Pre-Deployment Checklist

Before deploying any of these tools in production:

  1. Test in a staging cluster first — Verify that reboots, restarts, and image updates behave as expected.
  2. Set up monitoring — Watch for failed drains (Kured), stuck rollouts (Reloader), or failed image pulls (Keel).
  3. Configure alerts — Use Prometheus alerts to notify when a node has been waiting to reboot for too long or when an image update fails.
  4. Document your policies — Make sure your team understands which tool manages which aspect of cluster automation.
  5. Test failure scenarios — What happens if Kured reboots while a backup is running? What if Reloader restarts during a database migration? Plan for these edge cases.

For related reading, see our Kubernetes secrets management guide for securing the ConfigMaps and Secrets that Reloader watches, the Kubernetes CNI comparison for networking setup, and our Kubernetes cost monitoring guide to keep automated clusters within budget.

FAQ

What is the difference between Kured, Reloader, and Keel?

Kured handles node-level reboots when the OS needs a restart after kernel or security updates. Reloader handles pod-level restarts when ConfigMaps or Secrets change. Keel handles deployment-level updates when new container images are pushed to a registry. They operate at different layers of the Kubernetes stack and can be used together without conflict.

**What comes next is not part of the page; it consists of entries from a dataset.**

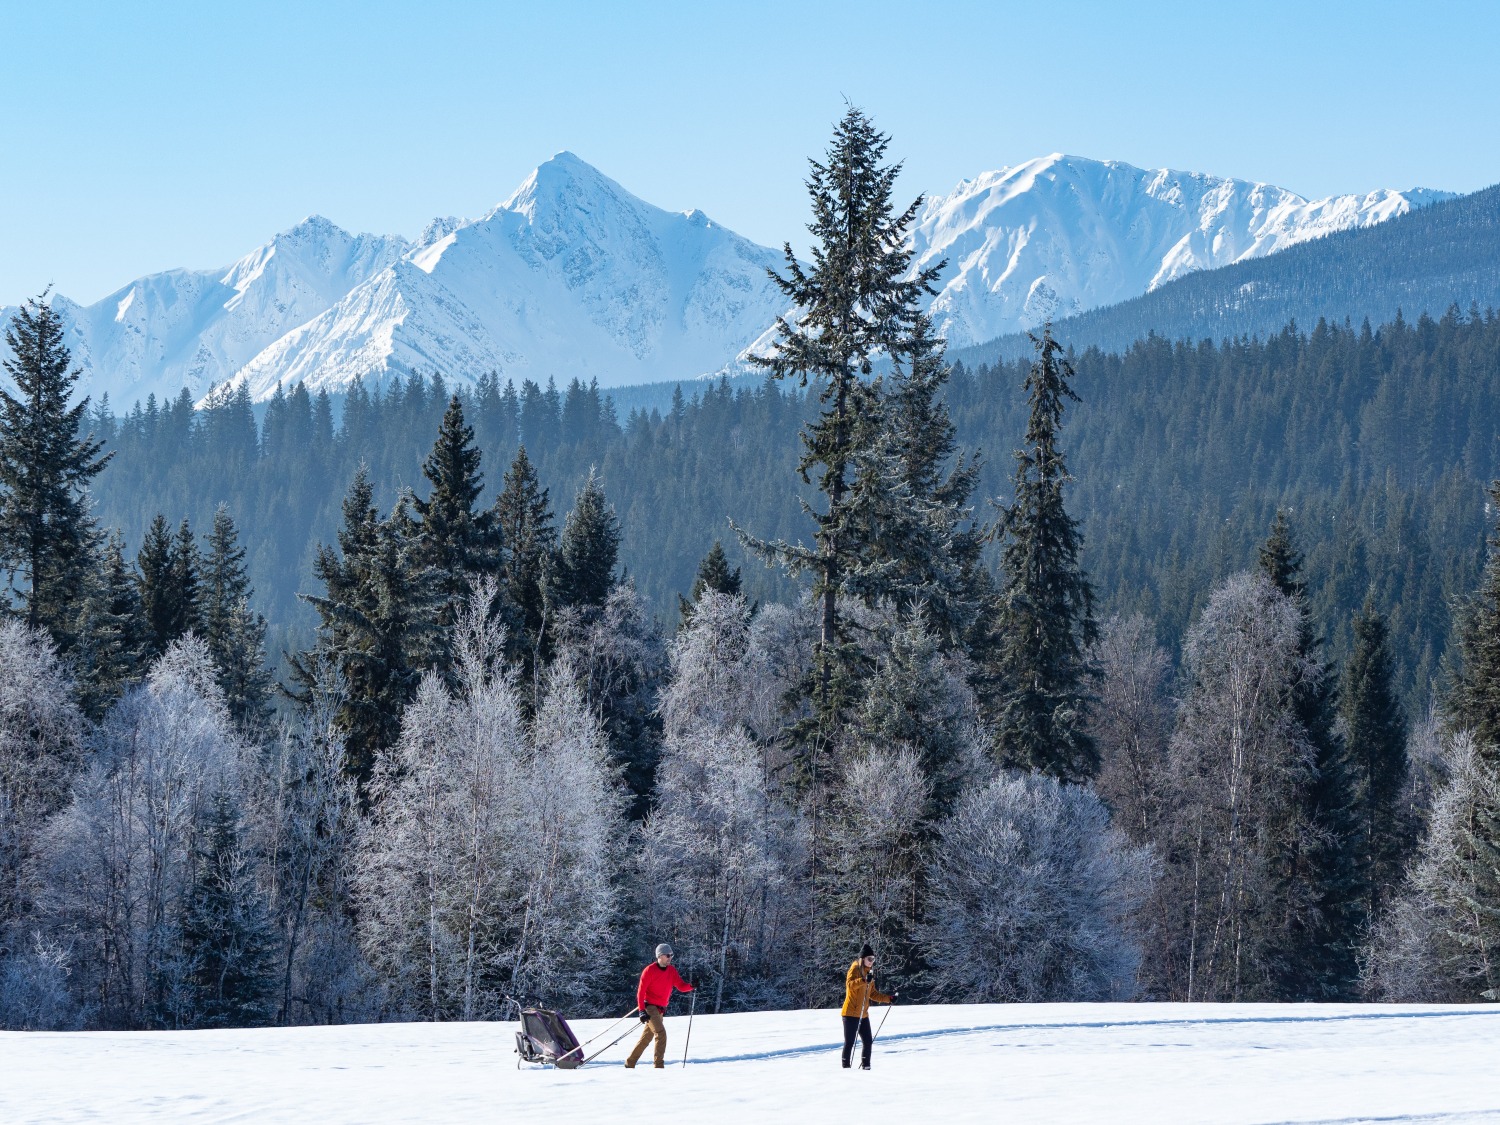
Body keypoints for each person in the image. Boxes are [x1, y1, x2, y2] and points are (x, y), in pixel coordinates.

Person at [625, 943, 695, 1069]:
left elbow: (681, 986)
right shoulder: (649, 970)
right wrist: (642, 1011)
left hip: (660, 1010)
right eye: (668, 955)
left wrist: (691, 985)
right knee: (661, 1034)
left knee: (646, 1038)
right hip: (650, 1007)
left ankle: (629, 1063)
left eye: (671, 955)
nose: (670, 958)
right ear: (660, 956)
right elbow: (641, 992)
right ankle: (659, 1066)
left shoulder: (671, 971)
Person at [841, 943, 895, 1070]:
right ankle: (845, 1069)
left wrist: (889, 999)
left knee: (868, 1041)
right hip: (850, 1013)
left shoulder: (869, 973)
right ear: (862, 959)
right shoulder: (855, 969)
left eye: (873, 959)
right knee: (849, 1043)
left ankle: (866, 1067)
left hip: (863, 1014)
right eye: (869, 959)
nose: (871, 962)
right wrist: (864, 980)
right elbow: (850, 985)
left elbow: (873, 994)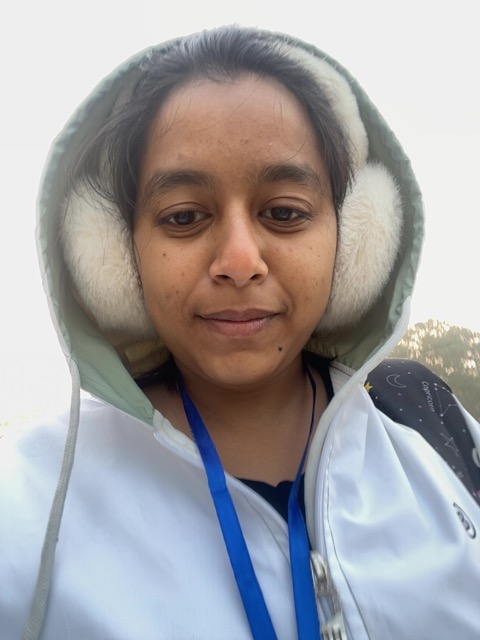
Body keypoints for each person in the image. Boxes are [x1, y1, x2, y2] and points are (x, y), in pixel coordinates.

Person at [1, 25, 479, 640]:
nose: (239, 260)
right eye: (183, 216)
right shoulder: (28, 507)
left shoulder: (432, 427)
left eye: (284, 212)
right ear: (117, 254)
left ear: (355, 237)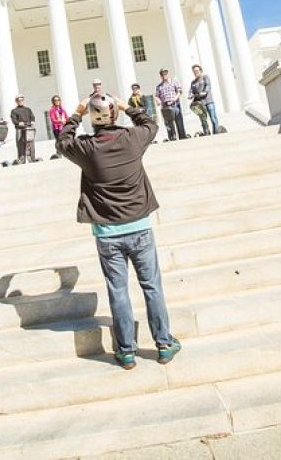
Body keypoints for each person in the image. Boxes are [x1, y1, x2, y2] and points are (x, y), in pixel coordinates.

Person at [56, 93, 181, 370]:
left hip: (107, 234)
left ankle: (126, 351)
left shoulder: (86, 148)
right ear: (115, 115)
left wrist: (76, 114)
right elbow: (151, 123)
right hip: (139, 228)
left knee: (119, 292)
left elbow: (62, 141)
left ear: (93, 117)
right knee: (152, 288)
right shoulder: (132, 139)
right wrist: (127, 106)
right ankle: (163, 343)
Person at [154, 68, 187, 141]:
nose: (164, 75)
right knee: (168, 124)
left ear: (168, 74)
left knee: (179, 122)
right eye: (162, 74)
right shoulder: (159, 86)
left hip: (175, 104)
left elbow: (179, 91)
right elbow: (156, 96)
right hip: (165, 106)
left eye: (165, 74)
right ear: (160, 76)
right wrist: (158, 100)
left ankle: (182, 137)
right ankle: (172, 138)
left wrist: (175, 98)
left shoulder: (174, 82)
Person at [188, 64, 219, 134]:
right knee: (203, 120)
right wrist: (190, 95)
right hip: (200, 104)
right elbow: (190, 91)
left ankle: (216, 132)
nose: (196, 72)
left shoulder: (205, 77)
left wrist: (204, 92)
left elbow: (208, 86)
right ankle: (207, 133)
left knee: (213, 118)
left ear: (200, 71)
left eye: (197, 70)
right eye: (194, 71)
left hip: (208, 101)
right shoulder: (193, 82)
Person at [10, 94, 36, 163]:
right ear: (16, 101)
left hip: (28, 128)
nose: (20, 101)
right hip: (20, 129)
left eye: (22, 100)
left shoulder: (28, 109)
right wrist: (18, 123)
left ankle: (32, 158)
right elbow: (14, 119)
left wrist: (32, 121)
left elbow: (32, 117)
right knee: (20, 144)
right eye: (19, 100)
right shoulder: (14, 110)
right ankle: (21, 160)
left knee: (31, 143)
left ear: (24, 101)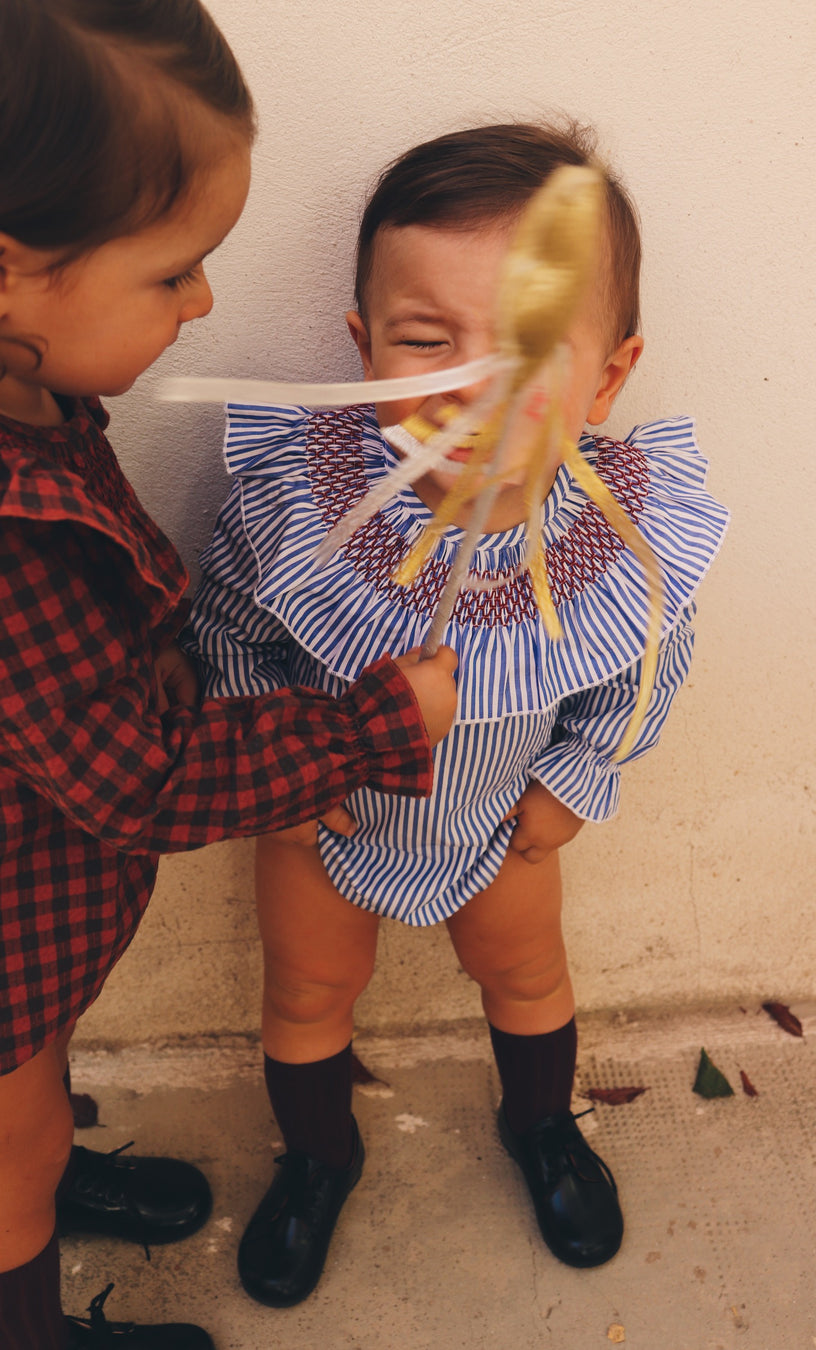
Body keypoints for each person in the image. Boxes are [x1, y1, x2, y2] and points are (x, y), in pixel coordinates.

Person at [189, 121, 729, 1308]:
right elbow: (228, 624)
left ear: (606, 378)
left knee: (527, 970)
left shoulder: (613, 530)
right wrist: (279, 771)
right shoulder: (302, 501)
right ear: (365, 349)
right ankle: (319, 1156)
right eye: (426, 344)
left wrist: (576, 781)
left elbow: (646, 659)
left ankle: (542, 1124)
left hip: (501, 823)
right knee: (305, 991)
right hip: (326, 825)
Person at [0, 5, 458, 1348]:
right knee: (7, 1140)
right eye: (173, 273)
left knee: (36, 1083)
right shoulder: (9, 545)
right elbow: (141, 775)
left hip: (32, 920)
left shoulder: (34, 396)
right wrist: (372, 722)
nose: (202, 301)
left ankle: (47, 1166)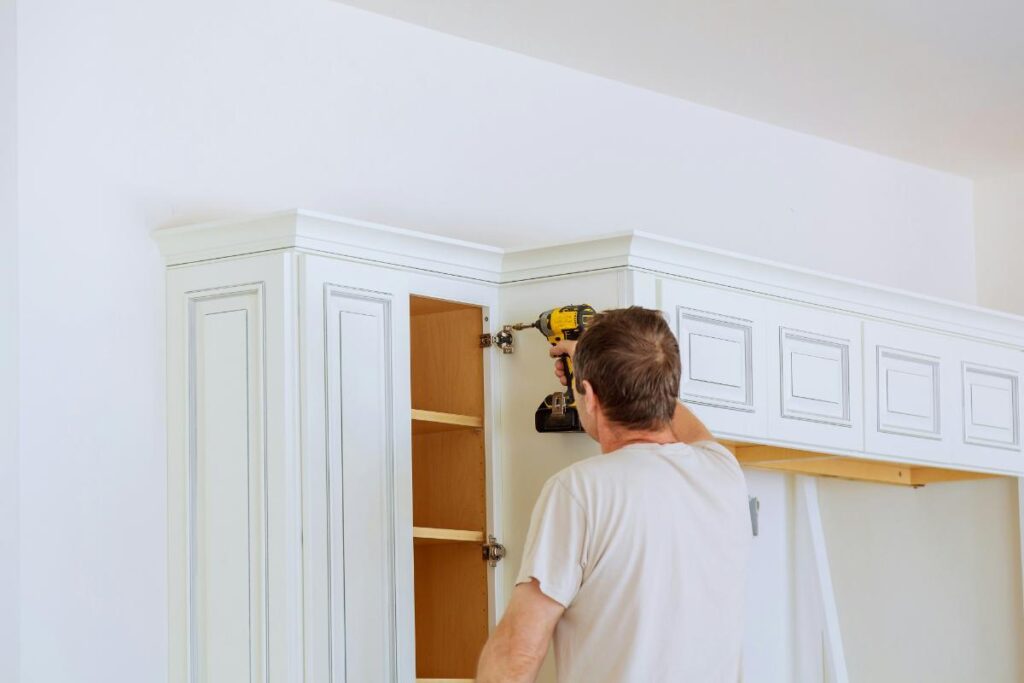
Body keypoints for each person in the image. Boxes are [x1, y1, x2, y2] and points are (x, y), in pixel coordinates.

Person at [476, 307, 751, 682]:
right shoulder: (722, 473)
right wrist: (614, 369)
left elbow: (518, 651)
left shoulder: (578, 491)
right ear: (668, 387)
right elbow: (681, 418)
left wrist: (597, 371)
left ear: (587, 395)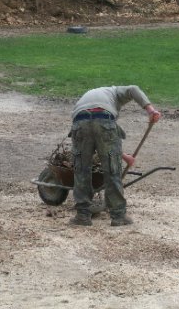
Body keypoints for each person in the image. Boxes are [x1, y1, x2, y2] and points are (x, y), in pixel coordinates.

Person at [69, 85, 161, 227]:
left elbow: (93, 127)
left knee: (81, 170)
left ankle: (82, 216)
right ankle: (118, 215)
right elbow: (133, 89)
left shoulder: (90, 95)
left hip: (80, 122)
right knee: (112, 170)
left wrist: (125, 156)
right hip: (105, 120)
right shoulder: (116, 91)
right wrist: (151, 110)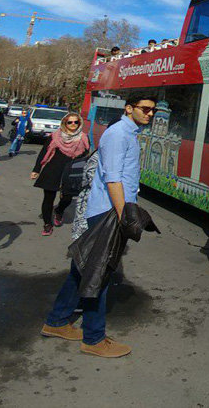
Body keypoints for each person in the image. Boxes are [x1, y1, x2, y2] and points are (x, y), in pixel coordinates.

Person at [41, 94, 156, 358]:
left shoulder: (128, 133)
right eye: (145, 109)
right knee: (99, 276)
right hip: (107, 213)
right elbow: (114, 179)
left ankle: (57, 321)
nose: (150, 114)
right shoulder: (118, 134)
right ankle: (93, 338)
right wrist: (123, 215)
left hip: (107, 210)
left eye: (153, 111)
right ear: (129, 109)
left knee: (82, 270)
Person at [32, 112, 90, 235]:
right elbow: (44, 152)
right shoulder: (55, 136)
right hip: (53, 169)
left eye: (76, 122)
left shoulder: (83, 137)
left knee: (68, 198)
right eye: (70, 122)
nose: (73, 124)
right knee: (48, 198)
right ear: (65, 123)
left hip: (71, 172)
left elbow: (85, 156)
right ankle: (47, 224)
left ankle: (59, 211)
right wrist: (36, 169)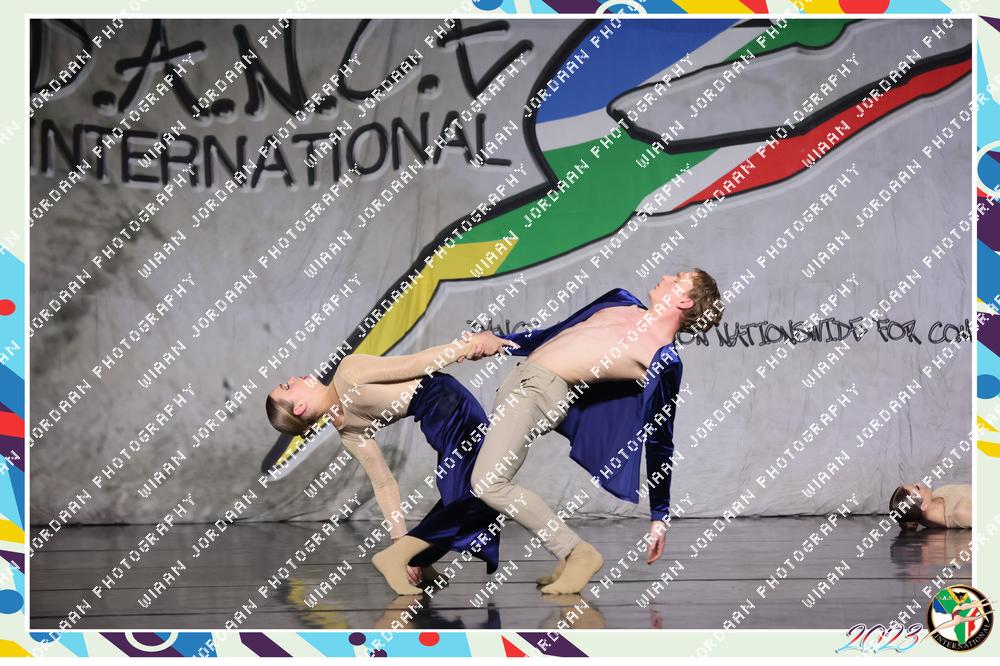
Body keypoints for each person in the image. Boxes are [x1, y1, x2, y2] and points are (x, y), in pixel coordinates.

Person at [472, 269, 723, 594]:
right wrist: (501, 343)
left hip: (539, 393)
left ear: (685, 301)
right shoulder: (620, 302)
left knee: (488, 482)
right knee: (474, 476)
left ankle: (577, 553)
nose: (665, 277)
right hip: (519, 381)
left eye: (676, 280)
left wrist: (659, 515)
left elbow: (660, 438)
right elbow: (554, 335)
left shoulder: (662, 357)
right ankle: (421, 558)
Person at [265, 331, 518, 594]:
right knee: (476, 491)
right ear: (299, 408)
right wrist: (471, 345)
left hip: (447, 410)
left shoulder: (347, 426)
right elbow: (417, 363)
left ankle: (414, 558)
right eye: (287, 387)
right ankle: (400, 556)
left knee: (471, 491)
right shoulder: (347, 377)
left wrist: (468, 347)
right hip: (450, 409)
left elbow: (384, 484)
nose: (292, 379)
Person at [889, 482, 972, 529]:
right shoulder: (960, 513)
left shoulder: (935, 494)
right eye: (917, 487)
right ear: (923, 506)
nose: (919, 483)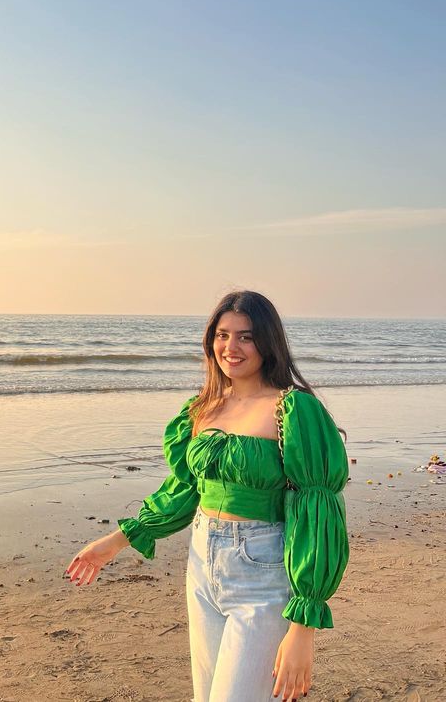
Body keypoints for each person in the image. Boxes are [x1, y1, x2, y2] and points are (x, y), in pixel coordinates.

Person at [65, 290, 350, 702]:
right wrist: (116, 541)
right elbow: (185, 489)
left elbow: (318, 511)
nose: (231, 347)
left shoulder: (292, 409)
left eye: (246, 337)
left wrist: (303, 626)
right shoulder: (203, 408)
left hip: (263, 572)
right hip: (201, 567)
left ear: (268, 341)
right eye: (222, 335)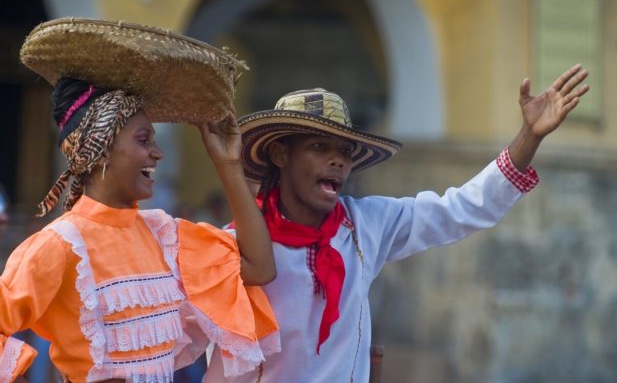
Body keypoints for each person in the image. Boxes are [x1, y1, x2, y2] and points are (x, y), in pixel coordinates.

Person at [203, 64, 590, 382]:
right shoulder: (237, 248)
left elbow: (460, 209)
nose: (337, 161)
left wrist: (529, 136)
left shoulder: (365, 223)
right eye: (319, 147)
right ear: (280, 155)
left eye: (345, 151)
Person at [0, 19, 279, 382]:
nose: (158, 153)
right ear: (99, 150)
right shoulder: (61, 245)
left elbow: (258, 268)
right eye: (144, 140)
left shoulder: (164, 235)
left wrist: (227, 164)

Does Kured work with all Linux distributions?

Kured works with most major Linux distributions including Ubuntu, Debian, RHEL, CentOS, and Fedora. It detects the need for a reboot by checking for the sentinel file /var/run/reboot-required (created by unattended-upgrades on Debian/Ubuntu) or by running a configurable command like needs-restarting -r on RHEL/CentOS. You can also configure a custom sentinel command for other distributions.

Can Reloader restart pods without annotations?

Yes. When watchGlobally: true is set (the default), Reloader automatically restarts any pod that references a changed ConfigMap or Secret. If you want more control, set reloadStrategy: annotation and only annotated deployments will be restarted. This is useful in multi-tenant clusters where you want to prevent unintended restarts.

How does Keel handle image pull failures?

Keel triggers a Kubernetes rolling update by updating the Deployment spec with the new image tag. If the image pull fails (wrong tag, missing credentials, network issue), Kubernetes handles the failure — the old pods continue running and the rollout stalls. Keel does not roll back automatically; you need to monitor your deployments and fix the image issue manually or through your CI/CD pipeline.

Can I restrict Kured to only reboot during maintenance windows?

Yes. Kured supports startTime and endTime configuration options to define a maintenance window. For example, setting startTime: "02:00" and endTime: "05:00" ensures nodes only reboot between 2 AM and 5 AM. You can also set timeZone to match your local timezone. Additionally, Kured can be configured to defer reboots when specific Prometheus alerts are active.

Do I need cluster-admin permissions to install these tools?

Yes, all three tools require cluster-level permissions. Kured runs as a DaemonSet in kube-system and needs access to node resources. Reloader watches ConfigMaps and Secrets cluster-wide and needs permission to update Deployment specs. Keel manages Deployments across namespaces. In all cases, install them using a user with cluster-admin or equivalent RBAC permissions.

Which tool should I install first?

If you are setting up a new self-hosted Kubernetes cluster, install Kured first to ensure nodes can safely reboot after OS updates. Then add Reloader to handle configuration changes. Finally, add Keel when your CI/CD pipeline is ready to push images and you want automatic deployments. This order ensures the foundational layer (node health) is covered before adding higher-level automation.